O Ministério Público Federal (MPF) não dá trégua na defesa ambiental da Amazônia. Nesta sexta-feira, o órgão recorreu ao Tribunal Regional Federal da 1ª Região (TRF-1) em uma nova tentativa de barrar a exploração de petróleo na estratégica Bacia da Foz do Amazonas. O foco da ação é reverter a decisão que validou um leilão de blocos exploratórios e concedeu uma licença de pesquisa à Petrobras.

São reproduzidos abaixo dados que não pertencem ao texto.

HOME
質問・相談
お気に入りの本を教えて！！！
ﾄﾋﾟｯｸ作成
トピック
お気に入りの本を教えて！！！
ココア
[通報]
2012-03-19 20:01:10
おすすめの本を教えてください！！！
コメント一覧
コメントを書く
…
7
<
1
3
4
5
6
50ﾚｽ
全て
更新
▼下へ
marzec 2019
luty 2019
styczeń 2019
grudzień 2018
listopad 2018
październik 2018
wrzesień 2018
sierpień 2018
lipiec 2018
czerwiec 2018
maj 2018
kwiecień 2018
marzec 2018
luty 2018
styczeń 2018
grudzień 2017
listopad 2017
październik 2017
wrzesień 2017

A estatal, que já possui a liberação do Ibama desde a última segunda-feira, pode iniciar a perfuração da sonda exploratória na Margem Equatorial a qualquer momento. Esta fase inicial de operações está planejada para águas profundas do Amapá, a 175 km da costa e a cerca de 500 km da foz do rio Amazonas, uma área de grande sensibilidade ambiental.

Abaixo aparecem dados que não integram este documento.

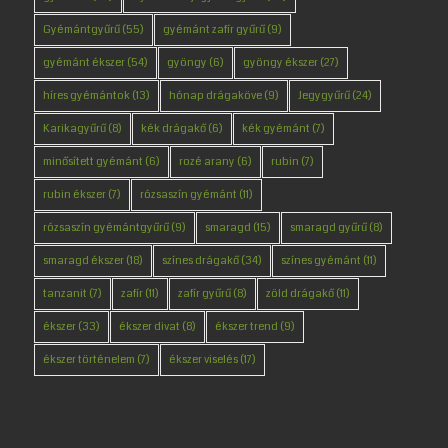
Gyémántgyűrű
(55)
gyémánt zafír gyűrű
(9)
gyémánt ékszer
(54)
gyöngy
(6)
gyöngy ékszer
(27)
híres gyémántok
(13)
hónap drágaköve
(9)
Jegygyűrű
(24)
Karikagyűrű
(8)
kék drágakő
(6)
kék gyémánt
(7)
minősített gyémánt
(6)
rozé arany
(6)
rubin
(7)
rubin ékszer
(7)
rózsaszín gyémánt
(11)
rózsaszín gyémántgyűrű
(9)
smaragd
(15)
smaragd gyűrű
(8)
smaragd ékszer
(18)
színes drágakő
(34)
színes gyémánt
(11)
tanzanit
(7)
zafír
(11)
zafír gyűrű
(8)
zöld drágakő
(11)
ékszer
(33)
ékszer divat
(8)
ékszer trend
(9)
ékszer történelem
(7)
ékszer viselés
(17)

Questionamentos do MPF e a Resposta da Petrobras

O MPF contesta veementemente a legalidade do processo licitatório. Segundo o Ministério, o governo deveria ter exigido a realização de um Estudo de Impacto Climático (EIC), uma Avaliação Ambiental de Área Sedimentar (AAAS) e a consulta prévia às comunidades indígenas locais antes de qualquer autorização de pesquisa. Para o órgão, a ausência desses estudos e consultas representa uma grave violação do ordenamento jurídico brasileiro e dos compromissos internacionais do país.

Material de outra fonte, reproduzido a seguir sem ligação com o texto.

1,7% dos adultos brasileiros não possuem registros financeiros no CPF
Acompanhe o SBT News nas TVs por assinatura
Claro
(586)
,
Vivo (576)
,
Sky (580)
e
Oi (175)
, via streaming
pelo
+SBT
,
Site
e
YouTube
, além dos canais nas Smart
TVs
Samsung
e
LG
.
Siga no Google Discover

Por sua vez, a Petrobras esclarece que a fase atual é estritamente de pesquisa. A perfuração do poço FZA-M-059, que deve durar aproximadamente cinco meses, visa apenas avaliar a existência de reservas de petróleo e gás em quantidades economicamente viáveis. A empresa reforça que não há, neste momento, planos para a produção de petróleo, apenas a sondagem para identificação do potencial da área.

O embate entre a busca por desenvolvimento energético e as preocupações com a preservação ambiental se intensifica. Enquanto a justiça avalia o recurso, a chegada das primeiras sondas exploratórias à foz da Amazônia acende um debate crucial sobre o futuro econômico da região e a sustentabilidade de seus ecossistemas.